The captain wasn’t half as funny as he thought he was, but Diesel wasn’t about to turn down a free drink, especially not after checking ten sets of gear by hand. He’d found three problems; two of them were nothing but the last one could have gotten its owner seriously injured. He made his report to Troy Barnes, then followed the rest of the crew down two blocks and over one to a scuzzy basement bar with no name over the door.

“Smoke & Bullets.” The lieutenant elbowed him inside with only a little less force than he’d used to shove Diesel into the chair in Jack’s office.

Diesel needed to thank him for that. It had helped him get a handle on his temper. If he’d kept talking, Jack might have found him something more tedious to do than the spot check, like polishing the damn fire truck with a toothbrush. Of course, it was still better than getting suspended. It didn’t hurt that the captain had delivered his dressing-down with a side of cheesy jokes and an invitation for drinks.
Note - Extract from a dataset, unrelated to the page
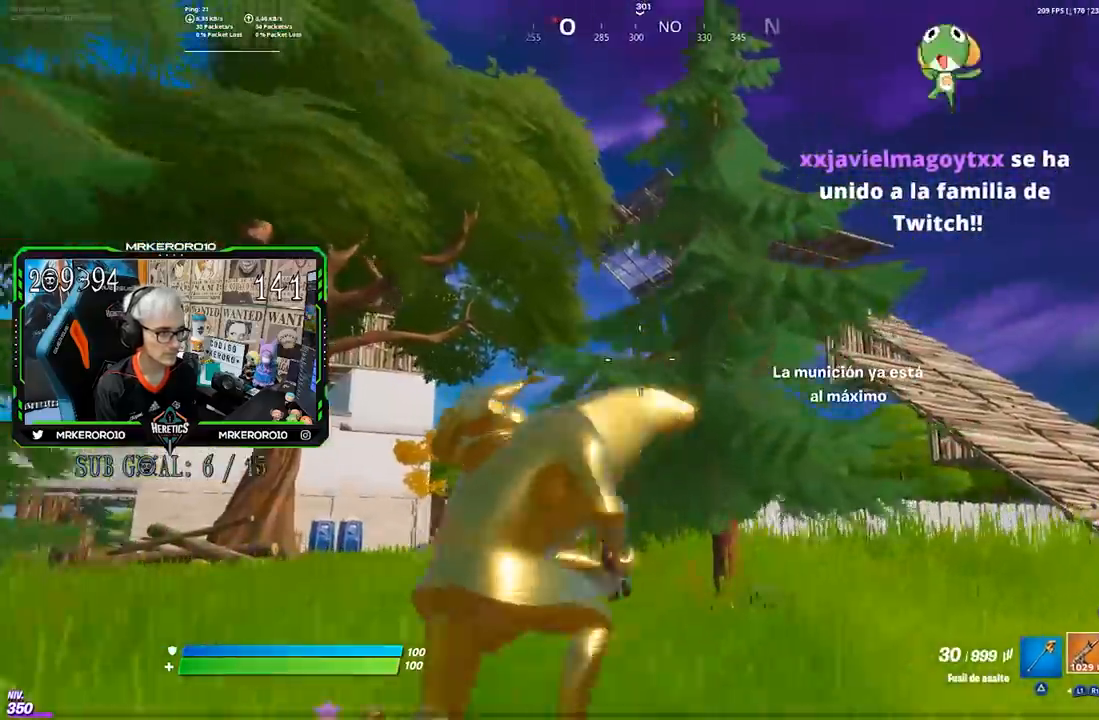
{"buttons": [], "left_stick": "up-right", "right_stick": "center", "events": [[167, "CROSS", "down"], [200, "R1", "down"], [233, "CROSS", "up"], [267, "right_stick", "down-left"], [300, "R1", "up"], [333, "right_stick", "center"], [400, "SQUARE", "down"], [500, "SQUARE", "up"]]}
It was weird, but he kind of liked it.

Hell, he more than kind of liked it. He concentrated on that fact as bodies moved around him, pushing him up to the bar where a harried woman in a black tank top asked him what he wanted to drink. “Tonic and lime,” Troy answered for him when his response wasn’t immediate. “Two of them and a hard cider—”

“Your boyfriend’s already got a drink,” the bartender said in a bored voice.

Troy snorted. “Fine, two tonics and whatever you’ve got dark on tap.”

The bartender stared the bigger man down for a long moment before moving to fill their orders.

“I think she wants to get in your pants,” Diesel said.

Troy shook his head. “Not all tension is sexual.”

“I’m pretty sure she’s—”

“Married to my ex-boyfriend?”

“Ouch.” The thought was enough to send all Diesel’s small worries and petty anxieties straight out of his head. Then another thought hit him. The bartender hadn’t been joking earlier when she’d mentioned Troy’s boyfriend. Troy Barnes, big and tall and well respected by everyone in the firehouse, was gay.

He knew gay firefighters existed. Of course they did. The statistics were clear, but he’d only ever met one or two and they’d been so far in the closet it was almost impossible to tell.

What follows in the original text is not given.